In conclusion, it can be stated that superconducting characteristics of the polymer–ceramic composites are determined by two main competing factors:

• Interaction of the elements of the macromolecule of the binder with the surface of the ceramic with further intercalation of these elements into the interstitial layer of the ceramic, thus causing some elevation of T_c (by 1–3 K) of the composites versus the initial ceramic.
• Stability of the polymeric binder against thermo-oxidative destruction, and, possibly, by the mechanism of disintegration of macromolecule (e.g., by the composition of the products evolved upon destruction of the matrix). The possible participation of the oxygen from the orthorhombic phase of the ceramic in the processes of thermo-oxidative destruction of the matrix conditions broadening of the temperature interval of superconducting transition.

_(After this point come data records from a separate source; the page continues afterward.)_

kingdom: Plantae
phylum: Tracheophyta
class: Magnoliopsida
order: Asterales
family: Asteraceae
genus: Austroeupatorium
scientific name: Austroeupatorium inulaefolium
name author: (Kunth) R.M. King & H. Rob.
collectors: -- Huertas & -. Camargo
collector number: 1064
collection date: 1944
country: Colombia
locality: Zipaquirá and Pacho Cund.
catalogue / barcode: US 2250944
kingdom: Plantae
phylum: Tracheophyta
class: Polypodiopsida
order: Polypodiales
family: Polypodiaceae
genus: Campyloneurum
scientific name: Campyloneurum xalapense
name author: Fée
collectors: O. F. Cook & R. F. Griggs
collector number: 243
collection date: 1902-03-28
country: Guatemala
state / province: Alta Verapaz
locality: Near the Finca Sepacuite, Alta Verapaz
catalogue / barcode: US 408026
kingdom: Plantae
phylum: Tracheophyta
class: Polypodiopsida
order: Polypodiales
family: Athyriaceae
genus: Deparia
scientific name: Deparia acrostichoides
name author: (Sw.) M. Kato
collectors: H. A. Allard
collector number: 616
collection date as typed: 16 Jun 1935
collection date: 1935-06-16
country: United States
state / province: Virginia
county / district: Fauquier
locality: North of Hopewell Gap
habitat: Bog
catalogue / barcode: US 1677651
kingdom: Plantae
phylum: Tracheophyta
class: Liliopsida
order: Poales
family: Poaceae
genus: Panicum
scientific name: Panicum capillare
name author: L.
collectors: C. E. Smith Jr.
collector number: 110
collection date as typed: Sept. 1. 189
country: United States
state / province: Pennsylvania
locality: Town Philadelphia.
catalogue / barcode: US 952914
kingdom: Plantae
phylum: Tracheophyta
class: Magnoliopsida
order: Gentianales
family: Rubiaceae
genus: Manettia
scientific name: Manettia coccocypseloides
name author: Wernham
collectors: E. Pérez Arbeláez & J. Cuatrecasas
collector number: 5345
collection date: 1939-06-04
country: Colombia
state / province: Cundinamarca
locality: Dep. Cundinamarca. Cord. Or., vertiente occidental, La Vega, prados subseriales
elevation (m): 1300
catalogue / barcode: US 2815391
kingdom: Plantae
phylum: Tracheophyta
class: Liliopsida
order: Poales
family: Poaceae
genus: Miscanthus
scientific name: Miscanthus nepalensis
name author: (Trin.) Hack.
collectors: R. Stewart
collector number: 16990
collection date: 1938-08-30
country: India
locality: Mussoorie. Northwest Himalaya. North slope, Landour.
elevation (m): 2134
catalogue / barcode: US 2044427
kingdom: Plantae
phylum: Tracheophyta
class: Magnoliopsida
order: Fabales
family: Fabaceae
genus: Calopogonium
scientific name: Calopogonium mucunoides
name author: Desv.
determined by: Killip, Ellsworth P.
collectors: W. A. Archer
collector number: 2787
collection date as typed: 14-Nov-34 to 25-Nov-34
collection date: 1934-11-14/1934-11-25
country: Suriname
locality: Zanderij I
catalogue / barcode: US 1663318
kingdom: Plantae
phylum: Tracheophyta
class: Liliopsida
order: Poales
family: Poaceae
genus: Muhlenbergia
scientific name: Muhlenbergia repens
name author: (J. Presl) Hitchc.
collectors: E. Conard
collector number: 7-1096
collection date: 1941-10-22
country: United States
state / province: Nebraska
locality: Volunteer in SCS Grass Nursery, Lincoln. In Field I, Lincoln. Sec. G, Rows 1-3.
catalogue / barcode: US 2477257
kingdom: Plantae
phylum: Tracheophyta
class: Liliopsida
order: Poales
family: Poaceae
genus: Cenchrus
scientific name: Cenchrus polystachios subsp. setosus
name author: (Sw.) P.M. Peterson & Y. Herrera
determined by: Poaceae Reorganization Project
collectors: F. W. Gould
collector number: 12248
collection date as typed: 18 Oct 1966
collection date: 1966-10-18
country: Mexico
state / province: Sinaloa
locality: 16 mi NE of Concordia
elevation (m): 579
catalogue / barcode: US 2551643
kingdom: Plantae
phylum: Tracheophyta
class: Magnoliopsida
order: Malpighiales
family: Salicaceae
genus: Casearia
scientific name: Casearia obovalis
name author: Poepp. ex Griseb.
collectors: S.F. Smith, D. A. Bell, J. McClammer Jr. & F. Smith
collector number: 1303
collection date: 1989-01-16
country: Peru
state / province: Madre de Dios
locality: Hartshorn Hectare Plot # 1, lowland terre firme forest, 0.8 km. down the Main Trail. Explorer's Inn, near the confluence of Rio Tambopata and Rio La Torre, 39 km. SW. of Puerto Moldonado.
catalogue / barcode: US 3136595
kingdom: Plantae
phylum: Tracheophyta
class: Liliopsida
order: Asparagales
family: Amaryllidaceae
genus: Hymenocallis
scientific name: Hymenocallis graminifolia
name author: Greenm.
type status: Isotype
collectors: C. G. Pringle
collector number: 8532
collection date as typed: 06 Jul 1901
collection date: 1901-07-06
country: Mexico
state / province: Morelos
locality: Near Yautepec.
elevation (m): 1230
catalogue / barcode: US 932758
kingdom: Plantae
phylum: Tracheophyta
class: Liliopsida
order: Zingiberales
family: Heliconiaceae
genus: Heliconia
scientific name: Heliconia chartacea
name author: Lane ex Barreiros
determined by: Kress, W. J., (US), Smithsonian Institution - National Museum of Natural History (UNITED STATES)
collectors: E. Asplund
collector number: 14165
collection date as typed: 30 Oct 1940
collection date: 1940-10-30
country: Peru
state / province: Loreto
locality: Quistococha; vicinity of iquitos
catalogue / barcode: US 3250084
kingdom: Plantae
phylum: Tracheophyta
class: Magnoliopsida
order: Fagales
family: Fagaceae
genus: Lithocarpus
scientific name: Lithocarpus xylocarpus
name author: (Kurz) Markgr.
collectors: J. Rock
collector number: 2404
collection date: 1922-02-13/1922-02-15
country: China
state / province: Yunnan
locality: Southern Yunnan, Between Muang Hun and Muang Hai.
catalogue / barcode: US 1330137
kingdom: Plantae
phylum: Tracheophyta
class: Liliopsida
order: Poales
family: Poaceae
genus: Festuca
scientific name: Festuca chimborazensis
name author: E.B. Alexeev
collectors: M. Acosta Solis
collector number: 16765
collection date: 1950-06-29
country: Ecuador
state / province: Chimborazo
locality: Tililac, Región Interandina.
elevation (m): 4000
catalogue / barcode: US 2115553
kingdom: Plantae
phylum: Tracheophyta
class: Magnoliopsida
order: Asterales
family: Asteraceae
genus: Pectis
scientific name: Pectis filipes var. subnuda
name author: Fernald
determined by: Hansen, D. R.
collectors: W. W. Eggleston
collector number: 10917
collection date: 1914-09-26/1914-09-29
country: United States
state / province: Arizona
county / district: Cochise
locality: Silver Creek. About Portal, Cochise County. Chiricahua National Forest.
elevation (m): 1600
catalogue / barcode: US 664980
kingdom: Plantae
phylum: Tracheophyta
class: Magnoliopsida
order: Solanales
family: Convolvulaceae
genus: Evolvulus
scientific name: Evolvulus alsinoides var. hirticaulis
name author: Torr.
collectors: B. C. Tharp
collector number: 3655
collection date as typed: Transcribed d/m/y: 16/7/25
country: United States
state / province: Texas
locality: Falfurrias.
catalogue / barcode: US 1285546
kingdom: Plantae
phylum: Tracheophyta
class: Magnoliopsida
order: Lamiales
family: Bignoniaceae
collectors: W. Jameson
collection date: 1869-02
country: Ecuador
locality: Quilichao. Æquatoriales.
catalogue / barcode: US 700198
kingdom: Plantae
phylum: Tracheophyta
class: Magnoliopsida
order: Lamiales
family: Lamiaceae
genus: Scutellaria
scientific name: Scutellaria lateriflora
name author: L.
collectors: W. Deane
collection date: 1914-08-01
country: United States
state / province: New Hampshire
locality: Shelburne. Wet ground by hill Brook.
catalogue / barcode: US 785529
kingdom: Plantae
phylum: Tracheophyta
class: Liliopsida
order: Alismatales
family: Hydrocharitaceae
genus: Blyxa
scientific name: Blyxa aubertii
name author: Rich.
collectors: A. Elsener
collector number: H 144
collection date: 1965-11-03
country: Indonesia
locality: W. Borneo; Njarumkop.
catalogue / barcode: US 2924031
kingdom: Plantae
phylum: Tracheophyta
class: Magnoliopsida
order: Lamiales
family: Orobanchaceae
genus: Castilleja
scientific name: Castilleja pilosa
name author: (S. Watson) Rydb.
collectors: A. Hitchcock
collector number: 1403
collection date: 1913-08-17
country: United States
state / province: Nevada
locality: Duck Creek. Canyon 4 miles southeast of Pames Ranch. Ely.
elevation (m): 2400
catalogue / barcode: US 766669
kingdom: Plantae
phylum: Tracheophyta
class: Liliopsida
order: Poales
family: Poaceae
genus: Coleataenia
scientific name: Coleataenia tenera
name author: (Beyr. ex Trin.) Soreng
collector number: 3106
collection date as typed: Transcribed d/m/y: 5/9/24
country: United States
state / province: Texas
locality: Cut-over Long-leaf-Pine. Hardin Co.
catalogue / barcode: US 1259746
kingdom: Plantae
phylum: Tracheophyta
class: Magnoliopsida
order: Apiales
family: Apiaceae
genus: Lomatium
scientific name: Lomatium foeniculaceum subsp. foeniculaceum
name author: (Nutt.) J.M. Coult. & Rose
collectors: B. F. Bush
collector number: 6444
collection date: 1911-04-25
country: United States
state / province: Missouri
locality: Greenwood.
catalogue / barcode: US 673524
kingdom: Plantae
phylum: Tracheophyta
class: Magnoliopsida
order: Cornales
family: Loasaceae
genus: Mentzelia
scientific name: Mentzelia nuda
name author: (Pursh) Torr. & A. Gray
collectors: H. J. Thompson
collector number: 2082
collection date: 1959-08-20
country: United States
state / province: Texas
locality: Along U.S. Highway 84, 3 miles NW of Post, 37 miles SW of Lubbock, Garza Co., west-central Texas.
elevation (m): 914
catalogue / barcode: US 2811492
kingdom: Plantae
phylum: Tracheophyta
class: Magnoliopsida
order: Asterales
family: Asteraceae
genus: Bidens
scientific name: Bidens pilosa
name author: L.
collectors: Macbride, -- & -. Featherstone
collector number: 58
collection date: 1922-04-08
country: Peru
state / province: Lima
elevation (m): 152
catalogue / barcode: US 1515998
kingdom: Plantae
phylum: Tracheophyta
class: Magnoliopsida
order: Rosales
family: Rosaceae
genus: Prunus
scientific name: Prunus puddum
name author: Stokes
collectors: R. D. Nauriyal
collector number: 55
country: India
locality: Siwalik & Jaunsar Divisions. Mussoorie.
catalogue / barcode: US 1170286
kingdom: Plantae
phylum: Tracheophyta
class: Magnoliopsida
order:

• Thus, on the basis of the obtained data in on the nature of the change of physical–mechanical and SC properties of the high temperature superconducting nanocomposites depending on granulometric composition and filling degree, it can be concluded that the peculiarities of forming the boundary of interstitial layer, oxide highly conductive ceramic–binder, its structure and adhesion of the binder with the surface of the ceramic play a significant role in the formation of superconducting and physical–mechanical properties of the obtained nanocomposites. For the nanocomposites mentioned an increase of melting heats has been found. This can be explained by intercalation of fragments of the macromolecules into the interstitial layer of the ceramics’ grains. This phenomena leads to the change of the morphological structure of the superconducting nanocomposites obtained. The latter has been proved by electron microscopy.
• The ceramic-binder boundary plays an important role in superconductive and mechanic properties of SC polymer ceramic nanocomposites based on SHMPE. Thus, according to the data on dynamic mechanical properties, obtained over a wide temperature interval, it can be concluded that the peculiarities of the formation of the interface within the ceramic-binder boundary is most important. The data on electron microscopy and EPR signals on Cu²⁺ (1) are sound proof of the presence of intercalated fragments of the macromolecules into the interlayer space of the ceramic grains, leading to the formation of nanostructures.
• Thus, the activation of Y₁Ba₂Cu₃O_6.97 ceramics grains’ surface allows using them as catalysts of olefin gas phase polymerization. Metal monomer frontal polymerization at the presence of Y₁Ba₂Cu₃O_6.97 ceramics allows preparation of metal containing polymer-ceramic SC nanocomposites.

The results of SC polymer-ceramic nanocomposites aging show that at room temperatures the intercalation of macromolecules fragments which are binding the interlayer space of ceramics takes place. This process results in formation intercalated nanostructures in the grains of ceramics.